According to Saifuddin, who cited the National Film Development Corporation Act 1982, Section 22(1), said “no person shall participate in any production activities, distribute and exhibit films or any combination the activities specified in Section 21(1) unless a licence is issued authorising him to do so”.
He added that the Additional Conditions of Film Production under Regulations 4 of the Act (Licensing) 1983, Condition (1) that is enforced, “licensees, if filming, should inform the corporation no later than seven days before filming a movie begins through certain forms issued by the corporation”.
“By submission of the form, the SPP will be issued by the corporation,” he said, referring to Finas.
Among other things, Finas’ functions under the Act include the development of the film industry, and the regulation and control of the production, distribution and exhibition of films in Malaysia and to issue licences for such purposes.
Wong’s question came after Saifuddin reportedly said his ministry will check if Al Jazeera had obtained a licence from Finas to produce the documentary — Locked Up in Malaysia’s Lockdown — which was aired on its 101 East weekly current affairs show — before it started production, saying that a lack of licence would be considered an offence as permission from Finas is needed before films and documentaries can be produced in Malaysia.
The news outlet has since dismissed claims by Finas that it did not have the necessary licence to film or air its documentary on the alleged mistreatment of migrants in Malaysia.
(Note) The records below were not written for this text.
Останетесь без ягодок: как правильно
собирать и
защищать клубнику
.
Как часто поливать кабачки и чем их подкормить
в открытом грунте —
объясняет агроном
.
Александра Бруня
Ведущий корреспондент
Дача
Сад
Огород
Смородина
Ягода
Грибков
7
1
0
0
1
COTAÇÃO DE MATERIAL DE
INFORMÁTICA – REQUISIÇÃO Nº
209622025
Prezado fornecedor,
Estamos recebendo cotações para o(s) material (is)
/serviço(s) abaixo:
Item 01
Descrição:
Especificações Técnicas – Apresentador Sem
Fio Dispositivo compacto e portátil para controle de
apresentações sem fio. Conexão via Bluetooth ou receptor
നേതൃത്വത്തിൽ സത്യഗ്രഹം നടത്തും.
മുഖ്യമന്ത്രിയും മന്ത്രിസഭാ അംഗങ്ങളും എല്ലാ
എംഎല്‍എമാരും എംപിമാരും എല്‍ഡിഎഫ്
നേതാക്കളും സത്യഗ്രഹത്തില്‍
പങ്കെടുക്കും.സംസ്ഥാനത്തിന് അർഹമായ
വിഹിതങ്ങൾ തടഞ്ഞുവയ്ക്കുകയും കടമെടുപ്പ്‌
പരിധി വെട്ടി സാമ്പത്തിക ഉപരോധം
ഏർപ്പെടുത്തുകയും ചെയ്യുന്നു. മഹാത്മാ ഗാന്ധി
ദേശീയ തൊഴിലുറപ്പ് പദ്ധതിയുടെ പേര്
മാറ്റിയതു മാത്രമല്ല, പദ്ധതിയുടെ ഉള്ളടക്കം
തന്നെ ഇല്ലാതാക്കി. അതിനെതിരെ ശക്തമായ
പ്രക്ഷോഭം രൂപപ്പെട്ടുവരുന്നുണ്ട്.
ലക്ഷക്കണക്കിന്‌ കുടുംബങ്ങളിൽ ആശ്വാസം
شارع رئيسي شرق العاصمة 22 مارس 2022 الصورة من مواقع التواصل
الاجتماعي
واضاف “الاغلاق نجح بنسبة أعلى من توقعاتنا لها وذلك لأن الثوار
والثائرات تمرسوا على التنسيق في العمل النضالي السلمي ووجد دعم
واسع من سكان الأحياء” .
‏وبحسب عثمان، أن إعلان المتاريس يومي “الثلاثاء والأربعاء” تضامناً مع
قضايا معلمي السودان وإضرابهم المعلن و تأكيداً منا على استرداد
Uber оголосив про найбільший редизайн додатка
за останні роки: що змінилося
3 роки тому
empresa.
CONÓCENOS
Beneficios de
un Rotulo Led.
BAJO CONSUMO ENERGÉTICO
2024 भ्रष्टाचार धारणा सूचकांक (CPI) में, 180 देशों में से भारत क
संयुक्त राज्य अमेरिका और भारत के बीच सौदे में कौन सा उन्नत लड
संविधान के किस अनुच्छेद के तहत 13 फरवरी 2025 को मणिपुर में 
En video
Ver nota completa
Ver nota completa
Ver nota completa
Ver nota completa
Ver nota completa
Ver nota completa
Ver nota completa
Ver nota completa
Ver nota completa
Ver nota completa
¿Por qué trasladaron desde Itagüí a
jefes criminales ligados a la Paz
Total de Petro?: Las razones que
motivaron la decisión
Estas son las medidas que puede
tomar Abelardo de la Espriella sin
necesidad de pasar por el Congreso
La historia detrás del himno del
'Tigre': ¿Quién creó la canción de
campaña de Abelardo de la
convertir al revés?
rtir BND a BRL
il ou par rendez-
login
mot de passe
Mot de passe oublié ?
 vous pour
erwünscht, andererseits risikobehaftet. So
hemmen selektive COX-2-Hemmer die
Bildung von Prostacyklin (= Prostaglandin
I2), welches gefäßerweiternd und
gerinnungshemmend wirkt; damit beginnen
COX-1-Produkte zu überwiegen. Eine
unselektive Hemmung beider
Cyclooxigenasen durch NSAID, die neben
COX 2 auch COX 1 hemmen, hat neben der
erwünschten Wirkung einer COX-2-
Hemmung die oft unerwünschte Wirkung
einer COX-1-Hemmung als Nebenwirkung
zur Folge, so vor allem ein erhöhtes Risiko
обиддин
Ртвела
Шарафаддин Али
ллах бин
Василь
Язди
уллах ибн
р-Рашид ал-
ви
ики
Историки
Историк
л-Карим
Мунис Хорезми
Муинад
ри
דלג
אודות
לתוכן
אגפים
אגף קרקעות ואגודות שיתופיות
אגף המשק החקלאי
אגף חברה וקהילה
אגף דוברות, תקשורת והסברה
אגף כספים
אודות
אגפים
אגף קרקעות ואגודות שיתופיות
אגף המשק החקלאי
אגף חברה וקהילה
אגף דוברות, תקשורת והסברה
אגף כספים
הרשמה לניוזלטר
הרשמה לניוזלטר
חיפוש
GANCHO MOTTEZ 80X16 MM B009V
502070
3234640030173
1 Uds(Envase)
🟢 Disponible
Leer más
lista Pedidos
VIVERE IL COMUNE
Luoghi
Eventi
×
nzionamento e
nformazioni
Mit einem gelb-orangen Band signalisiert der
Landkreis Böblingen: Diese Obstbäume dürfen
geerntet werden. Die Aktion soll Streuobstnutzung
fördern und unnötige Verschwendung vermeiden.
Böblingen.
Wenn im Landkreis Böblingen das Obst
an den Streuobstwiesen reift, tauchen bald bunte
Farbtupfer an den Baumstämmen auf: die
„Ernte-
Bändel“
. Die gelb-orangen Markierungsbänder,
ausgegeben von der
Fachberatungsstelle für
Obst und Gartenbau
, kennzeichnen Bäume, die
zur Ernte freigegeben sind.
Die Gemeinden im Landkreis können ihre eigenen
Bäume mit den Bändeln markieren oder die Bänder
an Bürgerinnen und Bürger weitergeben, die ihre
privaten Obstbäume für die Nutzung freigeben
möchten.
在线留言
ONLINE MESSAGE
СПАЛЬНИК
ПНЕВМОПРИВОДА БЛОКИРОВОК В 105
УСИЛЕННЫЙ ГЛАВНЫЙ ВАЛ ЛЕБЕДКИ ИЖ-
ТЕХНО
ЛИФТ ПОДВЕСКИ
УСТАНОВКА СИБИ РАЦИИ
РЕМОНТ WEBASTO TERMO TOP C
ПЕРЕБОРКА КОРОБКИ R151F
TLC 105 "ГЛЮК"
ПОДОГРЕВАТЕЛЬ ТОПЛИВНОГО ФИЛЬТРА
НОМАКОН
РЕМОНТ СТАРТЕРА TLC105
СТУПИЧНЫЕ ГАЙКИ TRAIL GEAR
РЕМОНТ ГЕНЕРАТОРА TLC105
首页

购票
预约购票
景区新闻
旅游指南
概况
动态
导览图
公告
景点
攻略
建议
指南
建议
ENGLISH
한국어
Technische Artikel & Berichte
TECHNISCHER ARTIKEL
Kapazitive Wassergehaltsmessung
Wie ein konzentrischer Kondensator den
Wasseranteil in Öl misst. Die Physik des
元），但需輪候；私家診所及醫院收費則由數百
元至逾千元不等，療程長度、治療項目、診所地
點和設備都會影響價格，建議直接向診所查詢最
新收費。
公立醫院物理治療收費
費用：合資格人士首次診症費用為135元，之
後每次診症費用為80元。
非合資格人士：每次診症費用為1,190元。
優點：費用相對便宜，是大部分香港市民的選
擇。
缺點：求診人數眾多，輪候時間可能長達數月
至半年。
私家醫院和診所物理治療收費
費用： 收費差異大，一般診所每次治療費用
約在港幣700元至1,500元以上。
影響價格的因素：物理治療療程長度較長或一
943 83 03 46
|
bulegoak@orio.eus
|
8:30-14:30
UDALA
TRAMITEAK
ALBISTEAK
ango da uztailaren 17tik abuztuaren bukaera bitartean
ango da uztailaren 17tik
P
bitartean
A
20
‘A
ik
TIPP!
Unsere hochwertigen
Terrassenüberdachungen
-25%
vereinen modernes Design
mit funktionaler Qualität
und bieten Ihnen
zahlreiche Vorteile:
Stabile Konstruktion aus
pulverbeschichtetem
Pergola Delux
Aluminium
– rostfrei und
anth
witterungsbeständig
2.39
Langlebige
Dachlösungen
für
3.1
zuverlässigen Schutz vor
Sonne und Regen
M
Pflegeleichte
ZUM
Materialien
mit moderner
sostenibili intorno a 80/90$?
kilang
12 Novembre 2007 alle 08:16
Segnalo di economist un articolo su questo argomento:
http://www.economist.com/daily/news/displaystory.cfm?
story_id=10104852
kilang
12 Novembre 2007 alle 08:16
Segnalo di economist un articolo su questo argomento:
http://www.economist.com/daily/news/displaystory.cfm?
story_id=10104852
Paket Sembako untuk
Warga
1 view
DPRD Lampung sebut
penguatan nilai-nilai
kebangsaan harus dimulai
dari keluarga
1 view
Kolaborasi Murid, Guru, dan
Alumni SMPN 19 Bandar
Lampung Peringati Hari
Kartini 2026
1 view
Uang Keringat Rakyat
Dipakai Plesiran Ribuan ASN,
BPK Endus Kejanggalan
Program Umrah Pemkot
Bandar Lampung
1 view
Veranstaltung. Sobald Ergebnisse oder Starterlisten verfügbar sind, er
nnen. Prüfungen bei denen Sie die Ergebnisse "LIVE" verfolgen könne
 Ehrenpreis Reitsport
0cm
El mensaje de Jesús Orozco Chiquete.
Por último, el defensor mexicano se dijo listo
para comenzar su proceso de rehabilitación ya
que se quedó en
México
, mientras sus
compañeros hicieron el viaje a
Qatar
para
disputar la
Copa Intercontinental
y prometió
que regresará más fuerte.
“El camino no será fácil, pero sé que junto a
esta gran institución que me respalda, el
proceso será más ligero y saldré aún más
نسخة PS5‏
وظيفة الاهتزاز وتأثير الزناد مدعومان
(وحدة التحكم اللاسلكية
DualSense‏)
Al Jazeera English managing director Giles Trendle had in a statement yesterday said that per Finas’ own definition, its 101 East weekly current affairs show does not fall into the category of film requiring a licence.
He also said the authorities, unable to contest the integrity of their journalism, are now attempting this new gambit of claiming the news outlet did not have a proper licence.
Lembah Pantai MP Fahmi Fadzil had later pressed Saifuddin to explain if he meant all Malaysians were required to obtain a licence to produce any video content, after the minister implied so in Parliament.
Fahmi said the minister’s remarks were worrying as they suggested that that any person producing video content, even for personal use on social media, was subject to the licensing requirement that also needed them to have companies with a paid up-up capital of RM50,000 each.
He pointed to a recent video published by content creator Dustin Pfundheller on his Facebook page titled Other Side of the Truth on May 18 and asked the minister if this production was also licensed.
The video was shown on the state-owned Bernama TV.